A putative molybdate transporter LjMOT1 is required for molybdenum transport in Lotus japonicus

• Published in: Physiologia plantarum Vol. 158; no. 3; pp. 331 - 340
• Main Authors: Gao, Jun-Shan, Wu, Fei-Fei, Shen, Zhi-Lin, Meng, Yan, Cai, Yong-Ping, Lin, Yi
• Format: Journal Article
• Language: English
• Published: Oxford, UK Blackwell Publishing Ltd 01.11.2016; Wiley Subscription Services, Inc
• Subjects: Anion Transport Proteins - genetics; Anion Transport Proteins - metabolism; Anion Transport Proteins - physiology; Cloning, Molecular; Loteae - metabolism; Loteae - physiology; Molybdenum - analysis; Molybdenum - metabolism; Phylogeny; Plant Leaves - chemistry; Plant Leaves - metabolism; Plant Proteins - genetics; Plant Proteins - metabolism; Plant Proteins - physiology; Plant Roots - chemistry; Plant Roots - metabolism; Real-Time Polymerase Chain Reaction; Sequence Homology, Amino Acid
• ISSN: 0031-9317; 1399-3054
• DOI: 10.1111/ppl.12489

Molybdenum (Mo) is an essential micronutrient that is required for plant growth and development, and it affects the formation of root nodules and nitrogen fixation in legumes.

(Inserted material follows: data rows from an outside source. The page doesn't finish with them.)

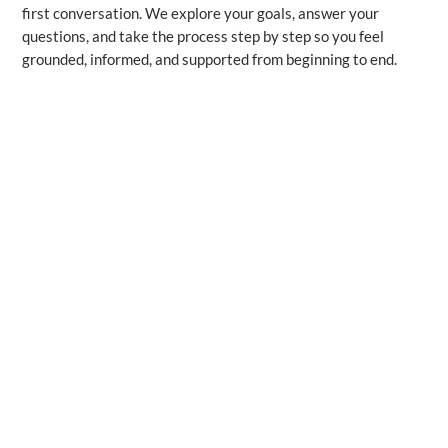
first conversation. We explore your goals, answer your
questions, and take the process step by step so you feel
grounded, informed, and supported from beginning to end.
Resources & Education
“Mortgage Basics Explained Simply”
A mortgage is a loan you use to buy a home, paid back over
time through principal and interest. You can choose a fixed
rate, which stays the same, or a variable rate, which can
change as the market moves. Lenders look at your income,
credit history, and down payment to determine what you
qualify for. A mortgage agent helps you compare options
across multiple lenders so you can choose the solution that
truly supports your financial goals.
“What Lenders Really Look For”
Lenders look at three main areas: your income, your credit
history, and your down payment, because these show your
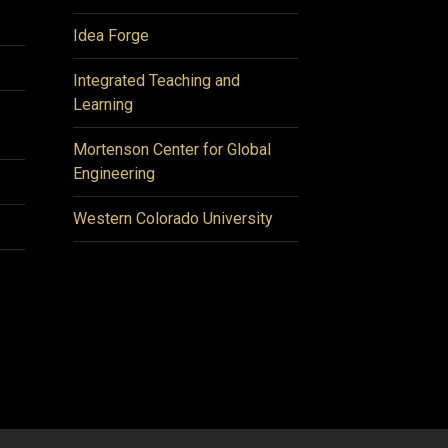
Idea Forge
Integrated Teaching and
Learning
Mortenson Center for Global
Engineering
Western Colorado University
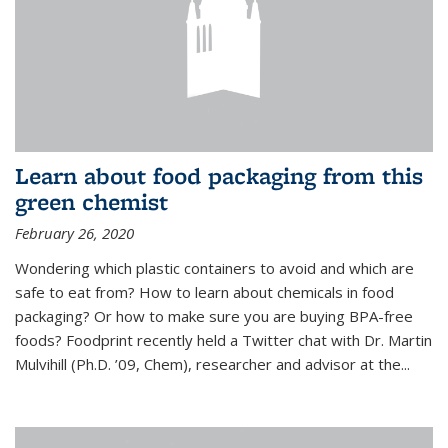
Learn about food packaging from this
green chemist
February 26, 2020
Wondering which plastic containers to avoid and which are
safe to eat from? How to learn about chemicals in food
packaging? Or how to make sure you are buying BPA-free
foods? Foodprint recently held a Twitter chat with Dr. Martin
Mulvihill (Ph.D. ’09, Chem), researcher and advisor at the...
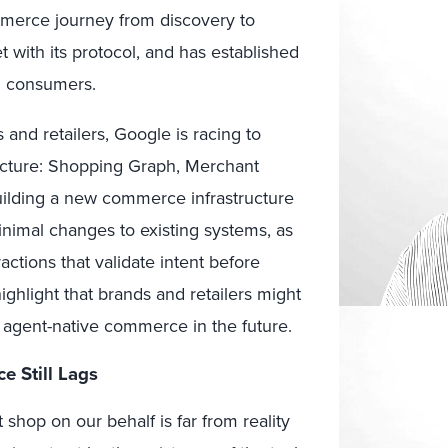
merce journey from discovery to
t with its protocol, and has established
g consumers.
 and retailers, Google is racing to
cture:
S
hopping Graph, Merchant
uilding a new commerce infrastructure
nimal changes to existing systems, as
ctions that validate intent before
ighlight that brands and retailers might
d agent-native commerce in the future.
 Still Lags
hop on our behalf is far from reality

In this study, Lotus japonicus was grown on MS solid media containing 0 nmol l−1 (−Mo), 103 nmol l−1 (+Mo) and 1030 nmol l−1 (10 × Mo) of Mo. The phenotypes of plants growing on the three different media showed no obvious differences after 15 days, but the plants growing on –Mo for 45 days presented typical symptoms of Mo depletion, such as a short taproot, few lateral roots and yellowing leaves. A Mo transporter gene, LjMOT1, was isolated from L. japonicus. It encoded 468 amino acids, including two conserved motifs, and was predicted to locate to chromosome 3 of the L. japonicus genome. A homology comparison indicated that LjMOT1 had high similarities to other MOT1 proteins and was closely related to GmMOT1. Subcellular localization indicated that LjMOT1 is localized to the plasma membrane. qRT‐PCR analyses showed that increasing Mo concentrations regulated the relative expression level of LjMOT1. Moreover, the Mo concentration in shoots was positively correlated to the expression of LjMOT1, but there was no such evident correlation in the roots. In addition, changes in the nitrate reductase activity were coincident with changes in the Mo concentration. These results suggest that LjMOT1 may be involved in the transport of Mo and provide a theoretical basis for further understanding of the mechanism of Mo transport in higher plants.